Wednesday, April 13, 2011

Running Thoughts

After another day of somber, miserable, raw April weather, the evening miraculously brought clear, sunny skies and more springlike temperatures. And so I ran. My back's been feeling better, though I've yet to take much precautionary action (namely yoga, which lots of friends with back troubles have prescribed). In the last week I've run only one other time - the first ever Cramer family run - and I took it very easy with only a mile. Tonight I did five around the neighborhood and park and thoroughly enjoyed the stream of thought that accompanied my outing.

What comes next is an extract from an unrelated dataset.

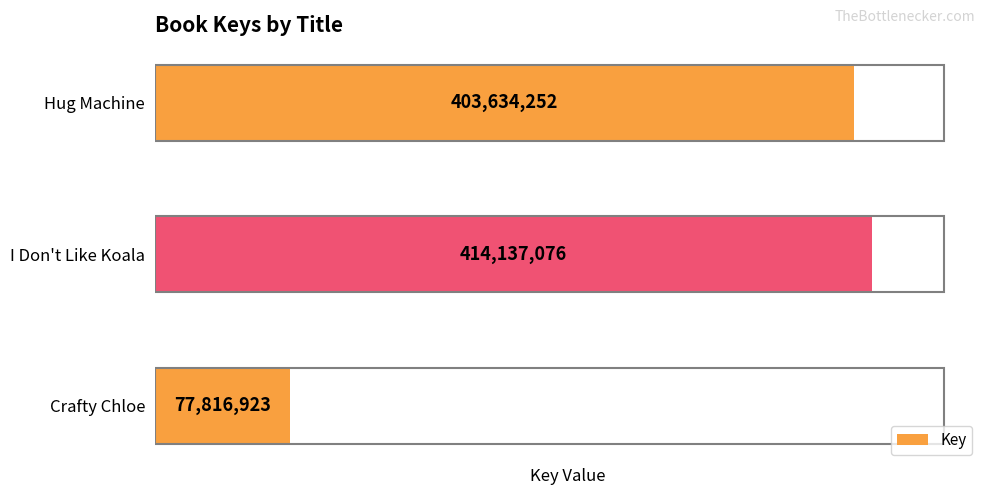

Reading top to bottom, extract all data points from this chart.

403634252	414137076	77816923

Something about running around the northern edge of Highland Park overlooking the Allegheny River reminds me of my runs in Nashville during the summer and autumn of 2006 when I was training for my first marathon with the Cumberland River serving as the aquatic backdrop through the Shelby Bottoms Greenway where I'd usually run. Boy, did I love living there, though I could've trained more diligently. The problem, like here, is that I was spending too much time living life and not enough time hitting the pavement. My training regimen for my second marathon in 2008 was far more successful, but the difference was that I was living in Maine, had a grand total of two friends in the state, neither of whom monopolized too much of my time. I also (to my knowledge) had zero children. Running nine miles nearly every day was not a problem for me. I'm not really sorry that I haven't made training my top priority these past few months. My days are busy enough, and by the time I'm free to run I don't really want to be out for longer than an hour, and not because my muscles, joints, and energy level protest, but my desire to spend time with Rob. I don't know how some couples do it, barely able to snatch a few moments over coffee in the mornings, and that isn't for me. I was spoiled for the first year of our marriage getting to spend all of my time away from work with him, so it's been more difficult with him working normal hours now (though good for him, career-wise, and I'm happy for and proud of him for doing what he loves to do).

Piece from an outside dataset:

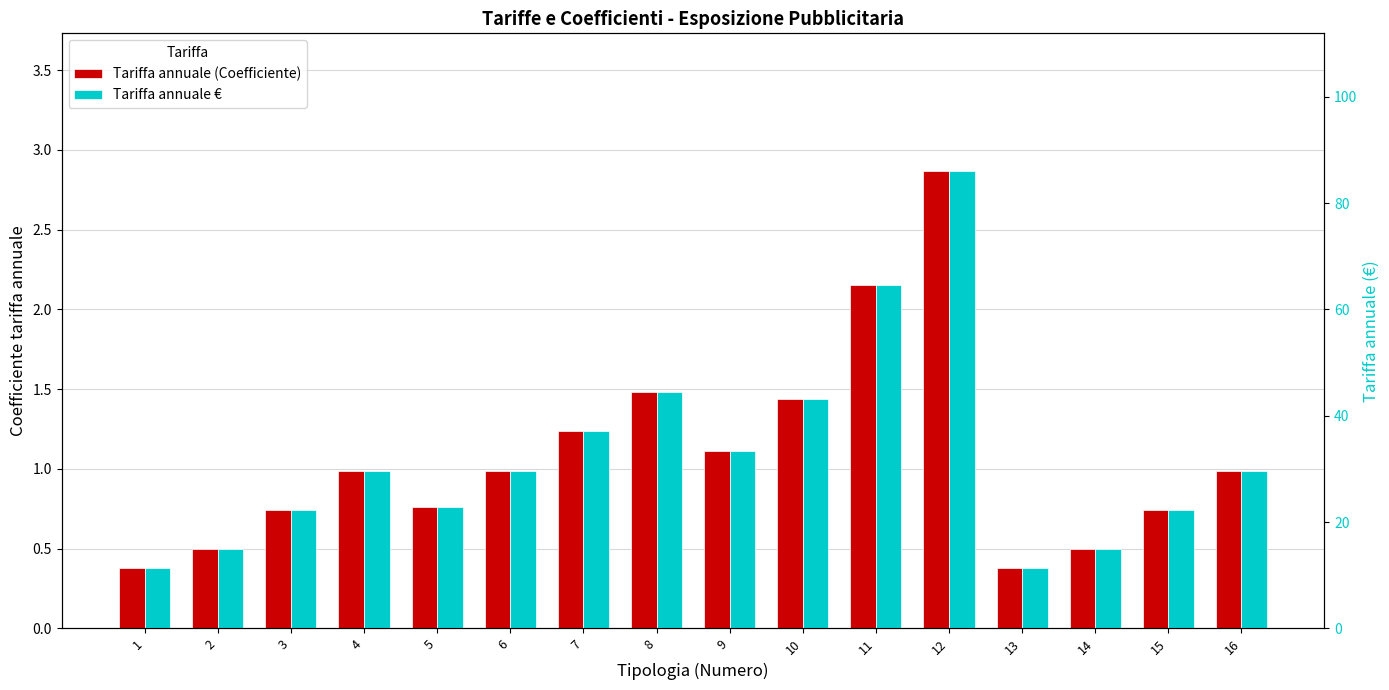

Reading right to left, transcribe all the data shown in this chart.

Tariffa annuale (Coefficiente): 16=1.0	15=0.7	14=0.5	13=0.4	12=2.9	11=2.1	10=1.4	9=1.1	8=1.5	7=1.2	6=1.0	5=0.8	4=1.0	3=0.7	2=0.5	1=0.4
Tariffa annuale €: 16=29.7	15=22.2	14=15.0	13=11.4	12=86.1	11=64.5	10=43.2	9=33.3	8=44.4	7=37.2	6=29.7	5=22.8	4=29.7	3=22.2	2=15.0	1=11.4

Another thing I was considering on my run this evening was the incorporation of music with the running. I've rarely used a portable music-listening device while running, and really only employed one in 2008 and 2009 (playing a very limited mix of R.E.M., Deer Tick, and Blitzen Trapper tunes that will forever remind me of my regular 9-mile course through the back roads of Pembroke, Maine along Cobscook Bay during the winter of '09). Though I love music and it's always played a major role in my life, I have less of a taste for it while I'm running. Strange, especially given the fact that most people I know or see who are running or working out in some capacity have the ubiquitous earbuds and tendrils of wires connecting to their iPods that are no doubt pumping out high energy aerobic jams to motivate them to keep moving. Me, though, I liked to run to whatever music I normally listened to, regardless of tempo. To combat the boredom of treadmill running - what little bit of it I did this winter - I found a cheap little mp3 player that I still haven't used on my runs. I don't know if it's because I have such difficulty getting those pesky little nodules to stay in my ears or what (I don't think I have ear hole openings shaped much differently than most people, so why is it that I see countless people bounding along like gazelles with ear buds firmly in place while I can't make it from the couch to the kitchen without having to cram them further down my ear canal? Giving up, I've found that I really savor the time I have to simply think and take in my surroundings - a sort of moving meditation. Music can be distracting, and as chaotic as my days can be, a little time spent taking in smaller details is really appreciated.
I am constantly reminded that (and I can say this with confidence after having lived here for almost eight months) Highland Park is the best neighborhood in Pittsburgh, in my opinion.
Fruit trees have amazing shapes. They're bent, craggy, twisted, perfect in their imperfection, and they bear fruit. And who doesn't love that?
When I run up around the reservoir and reach the top of the flight of stone steps, I'm humbled by the stillness of the water, reminded of how water, when still, is perfectly level. Being in Pittsburgh with all of its many hills makes me that much more aware of a patch of perfectly flat, and it's wonderfully settling.
The sunset this evening - that there was a sun to see at all, with the way the day started! - was inspiring, and I wish that you could see it. The sun, passing down through the not-yet-leafy trees, was topped by a flourish of some of the wispiest, most expressive clouds I've seen in a long time. It was as if the contents of the sky had been tossed into a blender and had been set into frenzied motion, the funnel of it suspended in time. I just think I might have missed appreciating these things if my mind was focused on the lyrics of an R.E.M. tune playing in my ears.
Not that there's anything wrong with that.